While selenoprofiles does not completely eliminate the need for manual intervention, it dramatically reduces it. We estimate that, after running selenoprofiles on a (newly sequenced) genome, an experienced scientist will need, in general, only a few hours to produce a high-quality annotation of the selenoprotein genes corresponding to known families in the genome. But, given its low false positive rate, even the default output of selenoprofiles will generally be a much superior annotation of selenoprotein genes than that produced by automatic annotation pipelines—including the most sophisticated ones. In this regard, we believe that selenoprofiles would be a useful complement of such pipelines, and we are working on a method to automatically correct the misannotated selenoproteins taking into account the selenoprofiles output. Using directly this output may not be an option, since sophisticated annotation pipelines rely on transcript information (such as ESTs and cDNA sequences), as well as genomic sequence conservation across species, and the overall gene structure delineated using this information is likely to be superior to the one delineated by selenoprofiles, with the exception of the region including the Sec-UGA. Therefore, a better strategy will be to conciliate the selenoprofiles prediction with the annotated gene, giving predominance to the selenoprofiles prediction in the region (exon) containing the Sec-UGA, but to the annotated prediction in the rest of the gene/transcript.

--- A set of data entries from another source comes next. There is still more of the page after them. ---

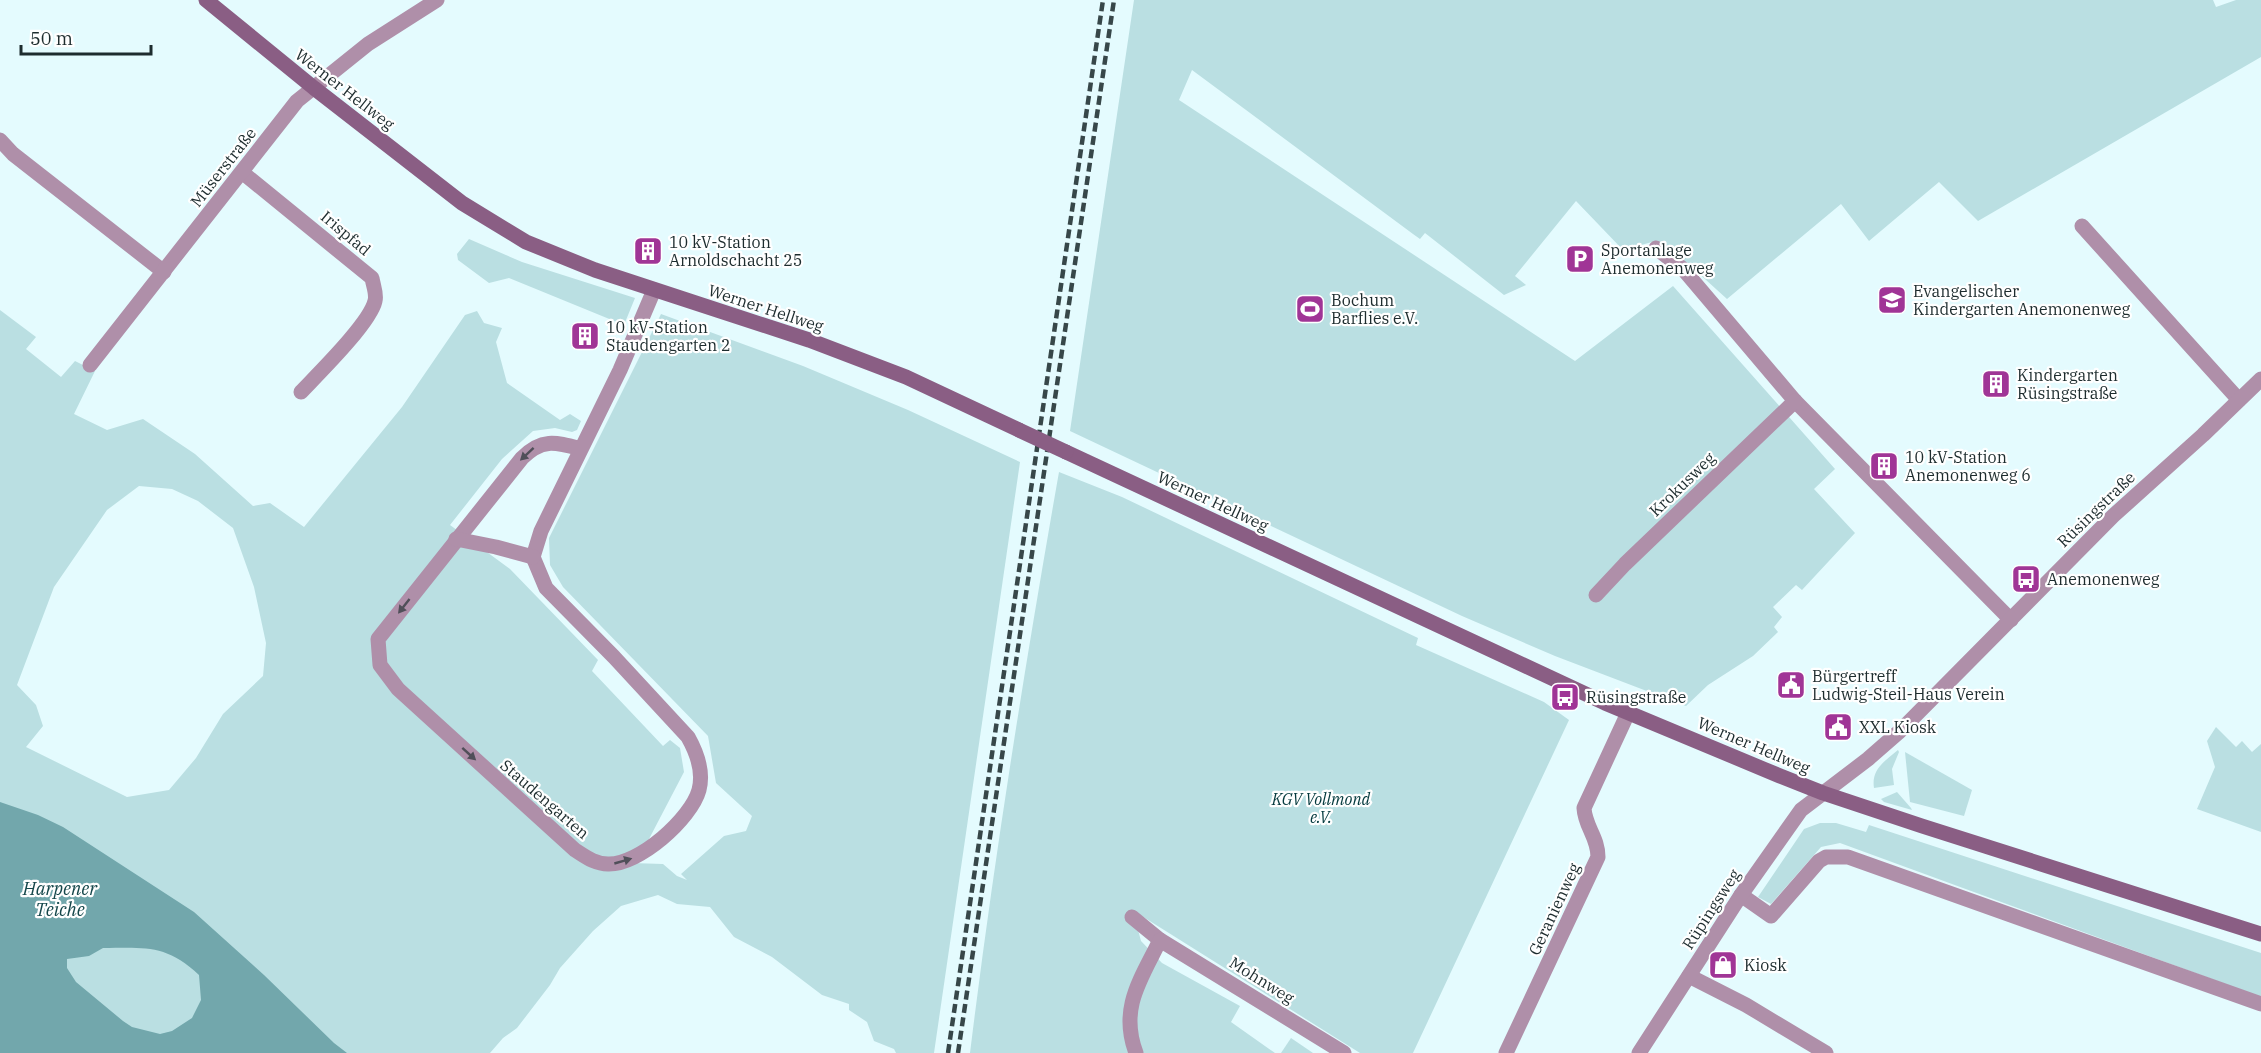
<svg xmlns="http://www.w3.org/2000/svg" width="2261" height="1053" font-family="'IBM Plex Serif',serif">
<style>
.green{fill:#badfe2;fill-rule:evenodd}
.water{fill:#72a7ac;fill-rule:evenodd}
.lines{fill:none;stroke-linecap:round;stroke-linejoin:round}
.minor{stroke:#af8fa9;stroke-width:15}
.secondary{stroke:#8a5e84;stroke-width:15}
.rail{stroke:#374749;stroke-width:4.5;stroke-dasharray:9 4.5;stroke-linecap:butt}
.secondary-bridge{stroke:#8a5e84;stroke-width:15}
.oneway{fill:#504f59}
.labels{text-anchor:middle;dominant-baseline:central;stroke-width:4.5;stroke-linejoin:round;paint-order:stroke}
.street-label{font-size:16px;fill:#1d2c2e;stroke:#fff}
.poi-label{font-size:16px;fill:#1d2c2e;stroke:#fff;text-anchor:start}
.park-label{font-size:16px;font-style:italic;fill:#03393d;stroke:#fff}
.water-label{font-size:18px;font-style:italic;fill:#15474b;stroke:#fff}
</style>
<rect width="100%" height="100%" fill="#e4fbfe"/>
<g class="green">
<path d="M 1134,0 L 2213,0 L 2216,7 L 2236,0 L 2261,0 L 2261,57 L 1978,221 L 1939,182 L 1869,241 L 1841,204 L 1727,299 L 1695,270 L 1652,242 L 1623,250 L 1576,201 L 1515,276 L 1526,285 L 1504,295 L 1425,233 L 1420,239 L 1413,234 L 1192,70 L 1179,100 L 1575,361 L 1673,286 L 1835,469 L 1814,489 L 1855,533 L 1802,590 L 1796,585 L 1773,607 L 1782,617 L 1774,627 L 1778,632 L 1753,656 L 1708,685 L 1686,706 L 1555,656 L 1462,616 L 1070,431 Z"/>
<path d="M 469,239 L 522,262 L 635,298 L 624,325 L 509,278 L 489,283 L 458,260 L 457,254 Z"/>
<path d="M 0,310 L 36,337 L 26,349 L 61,377 L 75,361 L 95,371 L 74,414 L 107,430 L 143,419 L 195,454 L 253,506 L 270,503 L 304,527 L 402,407 L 465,315 L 477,311 L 484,323 L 502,328 L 496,342 L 507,383 L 560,420 L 570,414 L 581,421 L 577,430 L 572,432 L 555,428 L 533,431 L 502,459 L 450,525 L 510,569 L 598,660 L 592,671 L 663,746 L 670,740 L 680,748 L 684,772 L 649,839 L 632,863 L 663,864 L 677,876 L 687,880 L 681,874 L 724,836 L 746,831 L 752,816 L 716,783 L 708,736 L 563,587 L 550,565 L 549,538 L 661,314 L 803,366 L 908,410 L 1020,462 L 934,1053 L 896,1053 L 894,1049 L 874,1041 L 867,1022 L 849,1010 L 849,1004 L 822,995 L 772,957 L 734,937 L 710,907 L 677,904 L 658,895 L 621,906 L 593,931 L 560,968 L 550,985 L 517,1028 L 503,1038 L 490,1053 L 0,1053 ZM 139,486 L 172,489 L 198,501 L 233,528 L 254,587 L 266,643 L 263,676 L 223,714 L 196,758 L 169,790 L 127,797 L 26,747 L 43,726 L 36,705 L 17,685 L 54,587 L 107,510 Z"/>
<path d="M 1059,472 L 1122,497 L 1418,638 L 1416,645 L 1544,702 L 1569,720 L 1413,1053 L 1360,1053 L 1137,913 L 1134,915 L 1141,941 L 1162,963 L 1240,1006 L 1231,1022 L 1275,1053 L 970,1053 C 994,858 1025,665 1059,472 Z"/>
<path d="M 2216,727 L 2236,747 L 2242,741 L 2252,752 L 2261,744 L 2261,832 L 2197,809 L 2215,767 L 2207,741 Z"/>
<path d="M 1898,750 L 1899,752 L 1892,769 L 1894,785 L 1874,788 C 1871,769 1885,761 1898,750 Z"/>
<path d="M 1905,752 L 1972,790 L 1964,816 L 1910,802 Z"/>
<path d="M 1897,792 L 1911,808 L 1912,810 L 1884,802 L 1881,799 Z"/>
<path d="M 1820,823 L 1836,823 L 1866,832 L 1869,825 L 2261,953 L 2261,997 L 1840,843 L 1821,847 L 1771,904 L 1758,897 L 1804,829 Z"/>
<path d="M 1291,1038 L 1313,1053 L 1281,1053 Z"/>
</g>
<path class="water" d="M 0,802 L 38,815 L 63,827 L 194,912 L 264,975 L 334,1043 L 347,1053 L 0,1053 ZM 103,948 C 145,948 166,944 199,975 L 201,1000 L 192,1018 L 172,1031 L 160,1034 L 132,1027 L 123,1021 L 76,982 L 67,968 L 67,959 L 89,956 Z"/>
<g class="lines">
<g class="minor">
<path d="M 0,140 L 13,154 L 164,272"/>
<path d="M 243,173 L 372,278 C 373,285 377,294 375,301 C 370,323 319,373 301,392"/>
<path d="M 2082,226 L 2239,400"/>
<path d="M 1656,248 L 1683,269 L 1795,401 L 2011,620"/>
<path d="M 90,365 L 297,101 L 368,44 L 437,0"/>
<path d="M 581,449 C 555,442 542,438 522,458 L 378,639 L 380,665 L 398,689 L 575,850 C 586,857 595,864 608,864 C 639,865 691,819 699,790 C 704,771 697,753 688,737 L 614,657 L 546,588 L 533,557 L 541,531 L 620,370 L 654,290"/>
<path d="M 456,539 L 496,547 L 533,557"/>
<path d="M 1596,595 L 1625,564 L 1795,401"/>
<path d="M 1741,895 L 1771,916 L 1819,861 L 1826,857 L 1848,857 L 2261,1004"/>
<path d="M 1132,917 L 1160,940"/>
<path d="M 1689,976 L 1746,1005 L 1826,1053"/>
<path d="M 1136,1053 C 1119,1008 1141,979 1160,940 L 1344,1053"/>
<path d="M 1506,1053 L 1598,857 C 1598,837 1585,827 1584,808 L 1628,713"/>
<path d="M 1639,1053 L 1741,895 L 1801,810 L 1868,759 L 1900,731 L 2113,516 L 2203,435 L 2261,379"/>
</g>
<g class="secondary">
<path d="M 206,0 L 314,88 L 462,203 L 526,242 L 595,270 L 809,340 L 906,377 L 1019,430"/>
<path d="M 1066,452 L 1605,703 L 1780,776 L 1823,793 L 1922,826 L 2261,934"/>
</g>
<g class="rail">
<path d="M 948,1053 L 1103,0"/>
<path d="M 958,1053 L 1114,0"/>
</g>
<path class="secondary-bridge" d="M 1019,430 L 1066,452"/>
</g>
<defs><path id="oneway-solid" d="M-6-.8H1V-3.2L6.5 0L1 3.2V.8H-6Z" transform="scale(1.5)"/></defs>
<g class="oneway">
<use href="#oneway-solid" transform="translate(527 454) rotate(137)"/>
<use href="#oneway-solid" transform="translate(404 606) rotate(128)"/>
<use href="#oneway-solid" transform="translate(469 754) rotate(42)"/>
<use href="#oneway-solid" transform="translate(623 861) rotate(-16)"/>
</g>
<defs>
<g id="building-square" transform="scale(1.5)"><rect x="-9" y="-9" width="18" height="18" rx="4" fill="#a03596" stroke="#fff"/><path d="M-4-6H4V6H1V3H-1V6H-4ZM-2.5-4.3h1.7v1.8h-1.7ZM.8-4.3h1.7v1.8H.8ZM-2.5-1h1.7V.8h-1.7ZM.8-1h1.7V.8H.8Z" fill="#fff"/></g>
<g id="parking-square" transform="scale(1.5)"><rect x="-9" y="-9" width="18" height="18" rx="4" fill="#a03596" stroke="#fff"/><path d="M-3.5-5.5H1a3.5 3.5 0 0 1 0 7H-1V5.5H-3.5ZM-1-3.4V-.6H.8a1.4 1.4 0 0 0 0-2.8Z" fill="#fff"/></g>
<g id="school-square" transform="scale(1.5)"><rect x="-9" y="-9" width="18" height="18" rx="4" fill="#a03596" stroke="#fff"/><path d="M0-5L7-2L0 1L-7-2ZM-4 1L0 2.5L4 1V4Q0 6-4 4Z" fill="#fff"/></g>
<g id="stadium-square" transform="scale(1.5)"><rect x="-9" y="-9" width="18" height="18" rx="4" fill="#a03596" stroke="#fff"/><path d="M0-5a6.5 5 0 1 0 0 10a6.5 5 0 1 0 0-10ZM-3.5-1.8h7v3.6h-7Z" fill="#fff"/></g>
<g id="bus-square" transform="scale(1.5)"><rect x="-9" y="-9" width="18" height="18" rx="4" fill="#a03596" stroke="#fff"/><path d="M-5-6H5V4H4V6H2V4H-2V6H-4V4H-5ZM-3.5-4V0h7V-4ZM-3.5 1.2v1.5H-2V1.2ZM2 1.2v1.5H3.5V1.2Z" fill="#fff"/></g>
<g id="civic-square" transform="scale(1.5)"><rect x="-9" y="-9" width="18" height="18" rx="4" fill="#a03596" stroke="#fff"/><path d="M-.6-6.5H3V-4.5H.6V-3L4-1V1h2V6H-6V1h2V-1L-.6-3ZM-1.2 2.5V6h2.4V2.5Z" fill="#fff"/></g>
<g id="shop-square" transform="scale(1.5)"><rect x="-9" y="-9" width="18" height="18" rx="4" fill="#a03596" stroke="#fff"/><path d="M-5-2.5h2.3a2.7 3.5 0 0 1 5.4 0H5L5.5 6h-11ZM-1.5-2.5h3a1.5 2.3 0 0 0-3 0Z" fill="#fff"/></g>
</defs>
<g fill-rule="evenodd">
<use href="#building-square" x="648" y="251"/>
<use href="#parking-square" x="1580" y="259"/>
<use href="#school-square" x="1892" y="300"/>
<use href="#stadium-square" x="1310" y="309"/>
<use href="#building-square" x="585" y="336"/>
<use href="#building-square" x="1996" y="384"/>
<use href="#building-square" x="1884" y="466"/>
<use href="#bus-square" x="2026" y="579"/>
<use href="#civic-square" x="1791" y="685"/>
<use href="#bus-square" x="1565" y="697"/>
<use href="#civic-square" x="1838" y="727"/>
<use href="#shop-square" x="1723" y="965"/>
</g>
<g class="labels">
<g class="street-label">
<text transform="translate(345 89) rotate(38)">Werner Hellweg</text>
<text transform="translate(223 167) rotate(-52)">Müserstraße</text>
<text transform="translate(346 233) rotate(40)">Irispfad</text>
<text transform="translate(766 308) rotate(18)">Werner Hellweg</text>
<text transform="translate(1682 484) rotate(-44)">Krokusweg</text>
<text transform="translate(1213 501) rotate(25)">Werner Hellweg</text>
<text transform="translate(2096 509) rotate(-44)">Rüsingstraße</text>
<text transform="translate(1754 745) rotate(23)">Werner Hellweg</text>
<text transform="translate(545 799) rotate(41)">Staudengarten</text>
<text transform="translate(1554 909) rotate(-65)">Geranienweg</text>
<text transform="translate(1711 909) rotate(-57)">Rüpingsweg</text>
<text transform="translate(1262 980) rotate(32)">Mohnweg</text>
</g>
<g class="poi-label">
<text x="669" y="242">10 kV-Station<tspan x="669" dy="18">Arnoldschacht 25</tspan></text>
<text x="1601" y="250">Sportanlage<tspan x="1601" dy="18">Anemonenweg</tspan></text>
<text x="1913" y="291">Evangelischer<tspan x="1913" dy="18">Kindergarten Anemonenweg</tspan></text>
<text x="1331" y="300">Bochum<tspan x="1331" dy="18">Barflies e.V.</tspan></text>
<text x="606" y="327">10 kV-Station<tspan x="606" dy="18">Staudengarten 2</tspan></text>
<text x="2017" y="375">Kindergarten<tspan x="2017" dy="18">Rüsingstraße</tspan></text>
<text x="1905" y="457">10 kV-Station<tspan x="1905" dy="18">Anemonenweg 6</tspan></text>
<text x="2047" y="579">Anemonenweg</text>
<text x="1812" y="676">Bürgertreff<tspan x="1812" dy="18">Ludwig-Steil-Haus Verein</tspan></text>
<text x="1586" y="697">Rüsingstraße</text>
<text x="1859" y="727">XXL Kiosk</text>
<text x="1744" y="965">Kiosk</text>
</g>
<g class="park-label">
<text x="1321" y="799">KGV Vollmond<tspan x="1321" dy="18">e.V.</tspan></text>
</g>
<g class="water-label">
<text x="60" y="888">Harpener<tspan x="60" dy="21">Teiche</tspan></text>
</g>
</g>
<path d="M21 45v9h130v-9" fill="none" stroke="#1d2c2e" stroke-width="3"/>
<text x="30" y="45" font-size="18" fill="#1d2c2e" stroke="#ffffff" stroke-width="4.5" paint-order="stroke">50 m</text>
</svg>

One limitation of selenoprofiles is that it predicts, with a few exceptions only one transcript per gene. Nonetheless, if alternative splicing forms (Sec/non-Sec) exist for a gene, the pipeline is likely to pick the Sec containing transcript, or one of them, due to the scoring scheme used. If selenoprofiles is used on transcribed sequences (such as ESTs, cDNAs, or RNA sequences) instead of genomic sequences, it could potentially produce predictions for multiple splicing isoforms of selenoprotein genes. While we have developed and tested selenoprofiles to annotate eukaryotic selenoproteomes, the strategy that we have employed can be easily ported to prokaryotic genomes as well. This requires the building and curation of the corresponding profiles, the usage of the bacterial and archaeal SECIS patterns, and the modification of some of the selenoprofiles rules.